Here is a video recording of an A-level economics revision webinar on aspects of European Monetary Union.
- Monetary union is a deeper form of integration
- The single European currency, the euro, was introduced in 1999 and came into common circulation in January 2002
- No country has yet left the Euro Area
- As of May 2017, there are nineteen member nations
- Of the 28 EU countries (the UK leaves in 2019), 9 are not part of the single currency including Denmark, Hungary, the Czech Republic and Poland
Key problems facing the Euro Area economy
- High structural unemployment + hysteresis effects
- High levels of government debt + high bond yields for some
- Risks from price deflation
- Persistently low aggregate demand / spare capacity
- Fragile banking sector (non-performing loans)
- Weak capital investment – some diverting to emerging Asia
- Big trade / current account imbalances
- Political tensions and ongoing refugee crisis
- Declines in subjective wellbeing + rise in poverty
Where next for the Euro Area?
- Politics takes centre stage in 2017 (Austria, Holland, France and Germany all have key elections)

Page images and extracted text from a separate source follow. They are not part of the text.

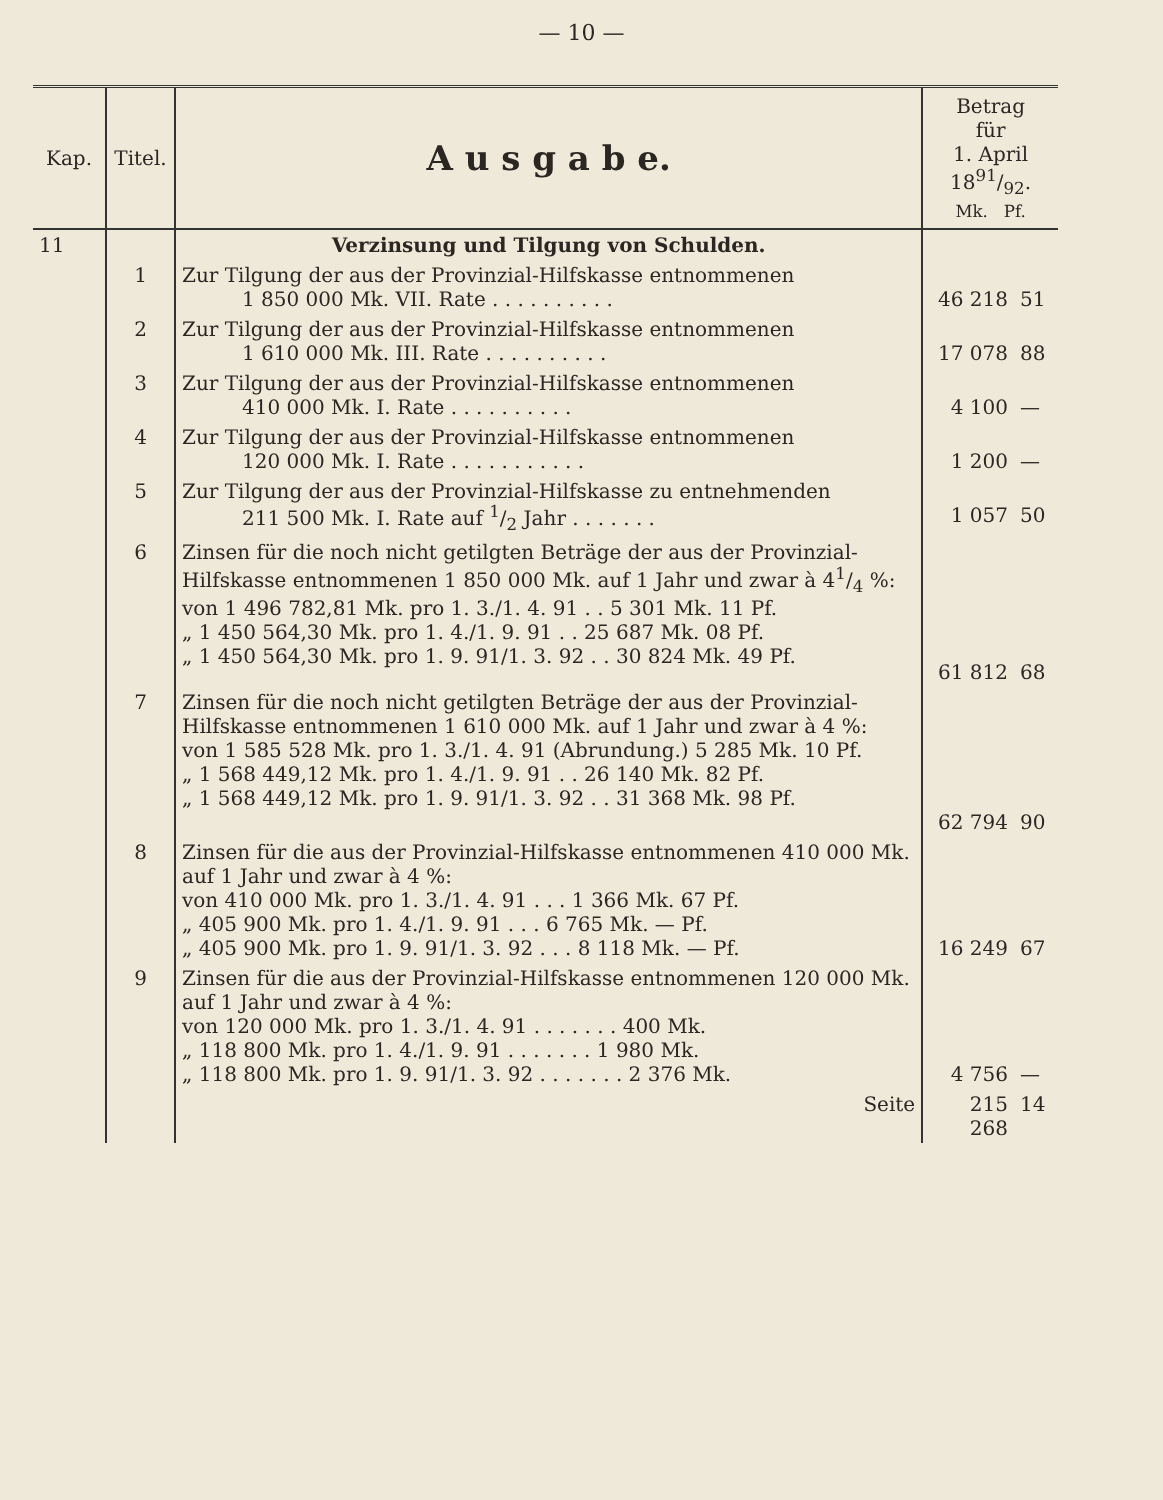— 10 —
| Kap. | Titel. | A u s g a b e. | Betrag für 1. April 1891/92. Mk. Pf. | |
| --- | --- | --- | --- | --- |
| 11 | | Verzinsung und Tilgung von Schulden. | | |
| | 1 | Zur Tilgung der aus der Provinzial-Hilfskasse entnommenen 1 850 000 Mk. VII. Rate . . . . . . . . . . | 46 218 | 51 |
| | 2 | Zur Tilgung der aus der Provinzial-Hilfskasse entnommenen 1 610 000 Mk. III. Rate . . . . . . . . . . | 17 078 | 88 |
| | 3 | Zur Tilgung der aus der Provinzial-Hilfskasse entnommenen 410 000 Mk. I. Rate . . . . . . . . . . | 4 100 | — |
| | 4 | Zur Tilgung der aus der Provinzial-Hilfskasse entnommenen 120 000 Mk. I. Rate . . . . . . . . . . . | 1 200 | — |
| | 5 | Zur Tilgung der aus der Provinzial-Hilfskasse zu entnehmenden 211 500 Mk. I. Rate auf 1/2 Jahr . . . . . . . | 1 057 | 50 |
| | 6 | Zinsen für die noch nicht getilgten Beträge der aus der Provinzial-Hilfskasse entnommenen 1 850 000 Mk. auf 1 Jahr und zwar à 41/4 %: von 1 496 782,81 Mk. pro 1. 3./1. 4. 91 . . 5 301 Mk. 11 Pf. „ 1 450 564,30 Mk. pro 1. 4./1. 9. 91 . . 25 687 Mk. 08 Pf. „ 1 450 564,30 Mk. pro 1. 9. 91/1. 3. 92 . . 30 824 Mk. 49 Pf. | 61 812 | 68 |
| | 7 | Zinsen für die noch nicht getilgten Beträge der aus der Provinzial-Hilfskasse entnommenen 1 610 000 Mk. auf 1 Jahr und zwar à 4 %: von 1 585 528 Mk. pro 1. 3./1. 4. 91 (Abrundung.) 5 285 Mk. 10 Pf. „ 1 568 449,12 Mk. pro 1. 4./1. 9. 91 . . 26 140 Mk. 82 Pf. „ 1 568 449,12 Mk. pro 1. 9. 91/1. 3. 92 . . 31 368 Mk. 98 Pf. | 62 794 | 90 |
| | 8 | Zinsen für die aus der Provinzial-Hilfskasse entnommenen 410 000 Mk. auf 1 Jahr und zwar à 4 %: von 410 000 Mk. pro 1. 3./1. 4. 91 . . . 1 366 Mk. 67 Pf. „ 405 900 Mk. pro 1. 4./1. 9. 91 . . . 6 765 Mk. — Pf. „ 405 900 Mk. pro 1. 9. 91/1. 3. 92 . . . 8 118 Mk. — Pf. | 16 249 | 67 |
| | 9 | Zinsen für die aus der Provinzial-Hilfskasse entnommenen 120 000 Mk. auf 1 Jahr und zwar à 4 %: von 120 000 Mk. pro 1. 3./1. 4. 91 . . . . . . . 400 Mk. „ 118 800 Mk. pro 1. 4./1. 9. 91 . . . . . . . 1 980 Mk. „ 118 800 Mk. pro 1. 9. 91/1. 3. 92 . . . . . . . 2 376 Mk. | 4 756 | — |
| | | Seite | 215 268 | 14 |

- Euro Area is showing stronger (cyclical) growth and falling unemployment with a reduced risk of deflation
- Is this enough for countries to climb out of the debt crisis?
- Banking systems remain fragile (especially in Italy)
- Eurozone’s periphery is still in deep crisis
- Need for structural economic reforms remains
- Changing centre of global economic gravity is accelerating
- Big risk is that hysteresis effects of collapse in investment, structural unemployment and impact of rising inequalities and socio-economic insecurity will damage Europe’s trend growth and the potential to raise living standards.